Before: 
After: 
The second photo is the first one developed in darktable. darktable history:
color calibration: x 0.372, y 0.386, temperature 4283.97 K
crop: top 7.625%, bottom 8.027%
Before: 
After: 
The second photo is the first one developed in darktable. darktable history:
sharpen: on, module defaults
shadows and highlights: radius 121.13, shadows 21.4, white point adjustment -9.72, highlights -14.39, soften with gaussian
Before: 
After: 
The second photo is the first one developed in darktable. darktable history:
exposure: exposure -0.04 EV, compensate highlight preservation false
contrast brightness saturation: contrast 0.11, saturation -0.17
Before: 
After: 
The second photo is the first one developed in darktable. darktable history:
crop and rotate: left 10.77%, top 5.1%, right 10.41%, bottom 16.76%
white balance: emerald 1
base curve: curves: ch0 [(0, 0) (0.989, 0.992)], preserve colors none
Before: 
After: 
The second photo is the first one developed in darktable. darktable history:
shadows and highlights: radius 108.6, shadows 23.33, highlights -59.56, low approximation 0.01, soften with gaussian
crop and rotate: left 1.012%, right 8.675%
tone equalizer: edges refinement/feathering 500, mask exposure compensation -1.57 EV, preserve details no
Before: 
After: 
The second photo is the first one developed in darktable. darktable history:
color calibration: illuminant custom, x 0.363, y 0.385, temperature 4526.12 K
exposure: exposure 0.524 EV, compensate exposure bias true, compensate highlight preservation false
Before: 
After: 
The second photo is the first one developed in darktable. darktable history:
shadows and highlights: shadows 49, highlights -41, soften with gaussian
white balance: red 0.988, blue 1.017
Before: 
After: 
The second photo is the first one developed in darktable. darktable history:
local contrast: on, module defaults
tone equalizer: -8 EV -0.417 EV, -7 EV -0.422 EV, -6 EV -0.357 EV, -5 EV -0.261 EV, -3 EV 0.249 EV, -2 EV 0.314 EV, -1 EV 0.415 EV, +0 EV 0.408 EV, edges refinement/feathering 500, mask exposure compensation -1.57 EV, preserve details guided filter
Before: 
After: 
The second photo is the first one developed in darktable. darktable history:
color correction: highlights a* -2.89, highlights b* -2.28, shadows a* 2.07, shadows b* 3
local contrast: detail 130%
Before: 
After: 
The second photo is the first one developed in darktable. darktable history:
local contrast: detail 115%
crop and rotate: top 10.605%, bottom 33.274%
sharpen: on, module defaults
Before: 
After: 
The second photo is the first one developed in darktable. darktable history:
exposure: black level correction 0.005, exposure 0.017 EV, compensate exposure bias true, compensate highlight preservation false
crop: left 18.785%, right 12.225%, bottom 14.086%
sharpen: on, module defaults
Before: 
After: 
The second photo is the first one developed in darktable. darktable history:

What to do:
Please reproduce every one of the records above, word for word and in the same order.

Expected answer:
Before: 
After: 
The second photo is the first one developed in darktable. darktable history:
color calibration: x 0.372, y 0.386, temperature 4283.97 K
crop: top 7.625%, bottom 8.027%
Before: 
After: 
The second photo is the first one developed in darktable. darktable history:
sharpen: on, module defaults
shadows and highlights: radius 121.13, shadows 21.4, white point adjustment -9.72, highlights -14.39, soften with gaussian
Before: 
After: 
The second photo is the first one developed in darktable. darktable history:
exposure: exposure -0.04 EV, compensate highlight preservation false
contrast brightness saturation: contrast 0.11, saturation -0.17
Before: 
After: 
The second photo is the first one developed in darktable. darktable history:
crop and rotate: left 10.77%, top 5.1%, right 10.41%, bottom 16.76%
white balance: emerald 1
base curve: curves: ch0 [(0, 0) (0.989, 0.992)], preserve colors none
Before: 
After: 
The second photo is the first one developed in darktable. darktable history:
shadows and highlights: radius 108.6, shadows 23.33, highlights -59.56, low approximation 0.01, soften with gaussian
crop and rotate: left 1.012%, right 8.675%
tone equalizer: edges refinement/feathering 500, mask exposure compensation -1.57 EV, preserve details no
Before: 
After: 
The second photo is the first one developed in darktable. darktable history:
color calibration: illuminant custom, x 0.363, y 0.385, temperature 4526.12 K
exposure: exposure 0.524 EV, compensate exposure bias true, compensate highlight preservation false
Before: 
After: 
The second photo is the first one developed in darktable. darktable history:
shadows and highlights: shadows 49, highlights -41, soften with gaussian
white balance: red 0.988, blue 1.017
Before: 
After: 
The second photo is the first one developed in darktable. darktable history:
local contrast: on, module defaults
tone equalizer: -8 EV -0.417 EV, -7 EV -0.422 EV, -6 EV -0.357 EV, -5 EV -0.261 EV, -3 EV 0.249 EV, -2 EV 0.314 EV, -1 EV 0.415 EV, +0 EV 0.408 EV, edges refinement/feathering 500, mask exposure compensation -1.57 EV, preserve details guided filter
Before: 
After: 
The second photo is the first one developed in darktable. darktable history:
color correction: highlights a* -2.89, highlights b* -2.28, shadows a* 2.07, shadows b* 3
local contrast: detail 130%
Before: 
After: 
The second photo is the first one developed in darktable. darktable history:
local contrast: detail 115%
crop and rotate: top 10.605%, bottom 33.274%
sharpen: on, module defaults
Before: 
After: 
The second photo is the first one developed in darktable. darktable history:
exposure: black level correction 0.005, exposure 0.017 EV, compensate exposure bias true, compensate highlight preservation false
crop: left 18.785%, right 12.225%, bottom 14.086%
sharpen: on, module defaults
Before: 
After: 
The second photo is the first one developed in darktable. darktable history:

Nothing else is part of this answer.